Prior to joining the Foreign Service in 1980, Huso was a Peace Corps volunteer in southern Senegal (1976-1978) where he worked in rural development. He subsequently worked for the US Agency for International Development’s Senegal mission.
 
His first State Department assignments were to the US embassies in Burkina Faso (1981-82), where he served as general services officer, and in Burundi (1982-85), where he worked as a political and economic reporting officer.
 
He returned to Washington where he was assigned to the Office of Philippine Affairs (1985-87) and then to the Office of Australia and New Zealand Affairs (1987-88). After a year of language training, Huso went to Kuala Lumpur, Malaysia, as deputy political counselor. He was the deputy chief of mission in Niamey, Niger (1993-96).

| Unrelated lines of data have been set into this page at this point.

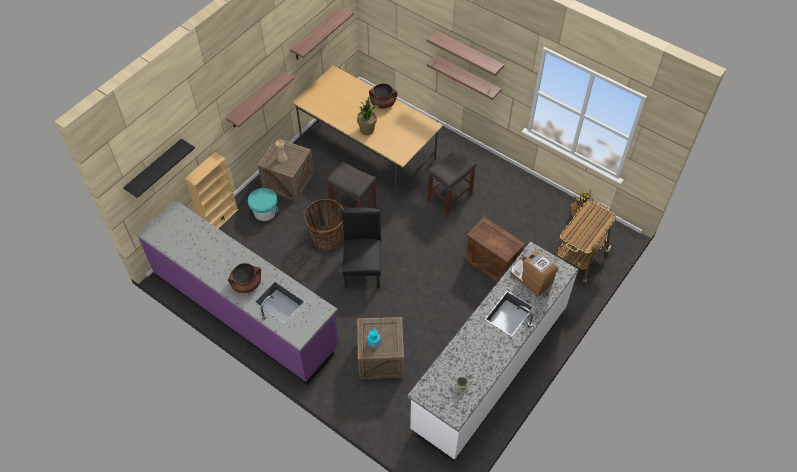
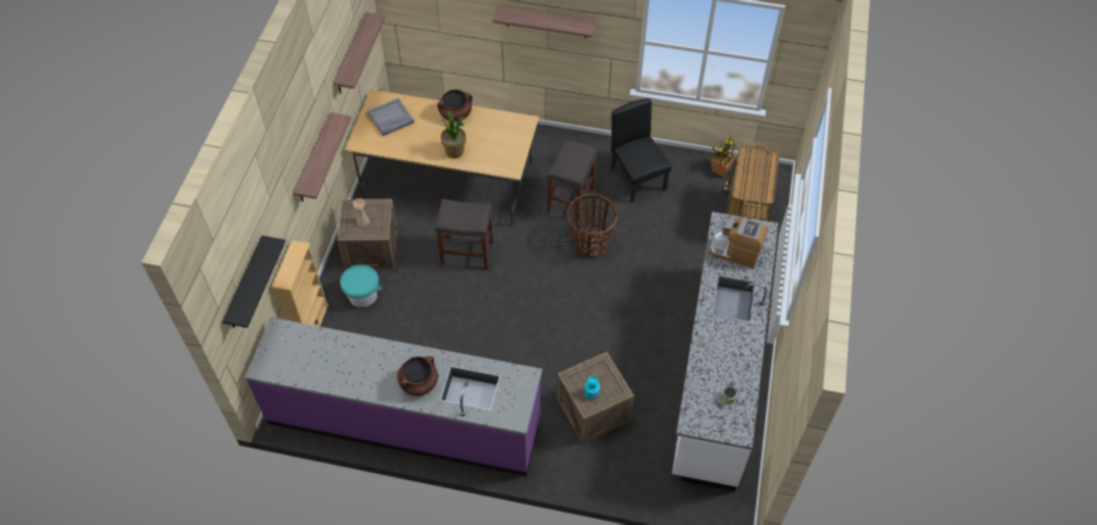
camera: 25 degrees left, 0 degrees up
basket [304,199,343,250] -> basket moved to [567,194,617,258]
black chair [342,207,381,288] -> black chair moved to [610,98,672,203]
shelf [427,55,502,100] -> none
crate [465,217,525,283] -> none
none -> grey tray [368,98,414,136]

He served as the State Department’s deputy director and then director for Burma, Cambodia, Laos, Thailand, and Vietnam Affairs (1996-1999). From July 1999 to August 2000, he was a director for Asian affairs at the National Security Council.
 
He then served as deputy chief of mission at the US Embassy in Bangkok, Thailand (2001-2004). and as foreign policy advisor to the commander of the US Pacific Command in Honolulu, Hawaii, from 2004-2007. 
 
Huso has commented on Laos’ decision to change from its Marxist-Leninist past, saying it was not political. Although Laos is still a one-party state, Huso has said this change “was intended to apply to the way the economy was run.”
 
He speaks fluent French and conversational Thai, Bahasa Malaysia and Italian.